Softmax and Multi-Class Classification
Argmax review
The argmax function returns the index corresponding to the largest value in a sequence of numbers. Here the largest value in Z is 100 and the corresponding index is zero, thus the argmax function will return zero.
Multiclass
Instead of using one plane to classify the data, we will use one plane for each class. In this case, we have three equations representing three classes, but we can generalize to any number of classes.
We can also use the graph to represent equations. In this case, nodes are representing the different components of X. We add nodes for each output Z. The edges represent the different learnable parameters with subscripts indicating the dimension.

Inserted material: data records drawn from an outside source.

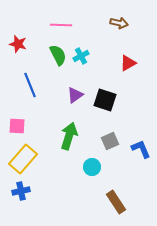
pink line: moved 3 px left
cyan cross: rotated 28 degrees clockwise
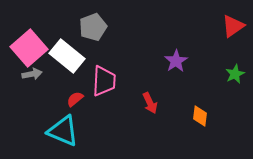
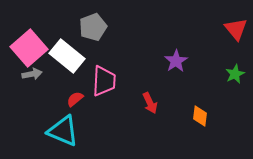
red triangle: moved 3 px right, 3 px down; rotated 35 degrees counterclockwise
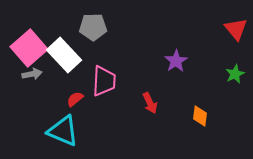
gray pentagon: rotated 20 degrees clockwise
white rectangle: moved 3 px left, 1 px up; rotated 8 degrees clockwise
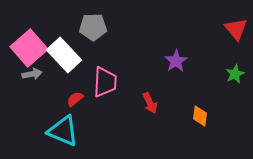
pink trapezoid: moved 1 px right, 1 px down
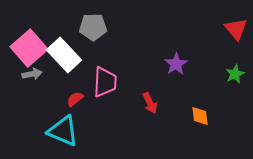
purple star: moved 3 px down
orange diamond: rotated 15 degrees counterclockwise
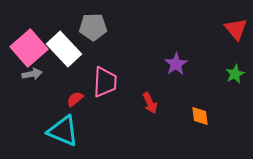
white rectangle: moved 6 px up
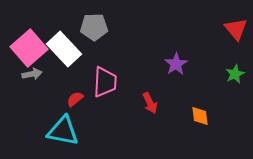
gray pentagon: moved 1 px right
cyan triangle: rotated 12 degrees counterclockwise
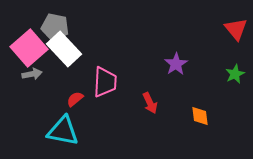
gray pentagon: moved 39 px left; rotated 12 degrees clockwise
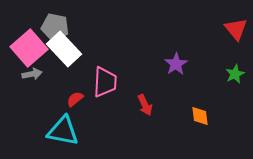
red arrow: moved 5 px left, 2 px down
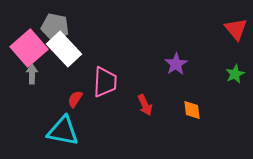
gray arrow: rotated 78 degrees counterclockwise
red semicircle: rotated 18 degrees counterclockwise
orange diamond: moved 8 px left, 6 px up
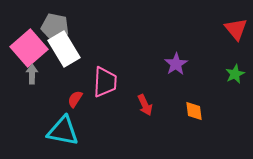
white rectangle: rotated 12 degrees clockwise
orange diamond: moved 2 px right, 1 px down
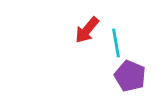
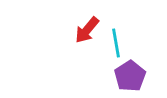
purple pentagon: rotated 16 degrees clockwise
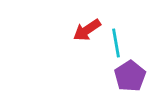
red arrow: rotated 16 degrees clockwise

This is the plane where Z equals zero, the line is where the decision plane intersects with the plane Z equals zero. We can overlay our sample images, we see the lines split the classes.

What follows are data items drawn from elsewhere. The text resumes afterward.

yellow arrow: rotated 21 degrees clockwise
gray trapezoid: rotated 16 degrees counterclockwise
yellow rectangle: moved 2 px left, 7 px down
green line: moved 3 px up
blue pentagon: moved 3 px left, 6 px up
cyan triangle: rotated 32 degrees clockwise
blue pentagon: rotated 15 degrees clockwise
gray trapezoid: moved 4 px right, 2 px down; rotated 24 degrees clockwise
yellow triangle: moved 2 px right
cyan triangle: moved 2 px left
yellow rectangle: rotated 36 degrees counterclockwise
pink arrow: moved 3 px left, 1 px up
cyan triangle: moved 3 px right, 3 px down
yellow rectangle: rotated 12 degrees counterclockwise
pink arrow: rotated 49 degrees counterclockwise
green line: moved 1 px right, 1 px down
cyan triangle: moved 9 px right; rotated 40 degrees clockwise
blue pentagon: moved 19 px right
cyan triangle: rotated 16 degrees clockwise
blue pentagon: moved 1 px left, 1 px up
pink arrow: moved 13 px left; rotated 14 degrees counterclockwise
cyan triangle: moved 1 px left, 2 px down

If the input is in the blue region, the value of z0 corresponding to the equation zero is the largest. This is where the blue plane has a higher value than the other regions. Therefore, anything in this region will be in class zero.
If the input is in the red region, the value of z1 corresponding to equation one is the largest. Therefore, anything in this region will be in class one.
If the input is in the yellow region, the value of z2 corresponding to equation Z is the largest. Therefore, anything in this region will be in class two. Just to note, the yellow line we see is where the plane is greater than zero. The yellow region is where the yellow plane is larger than the blue and red region. We can now use the planes to classify this unknown point.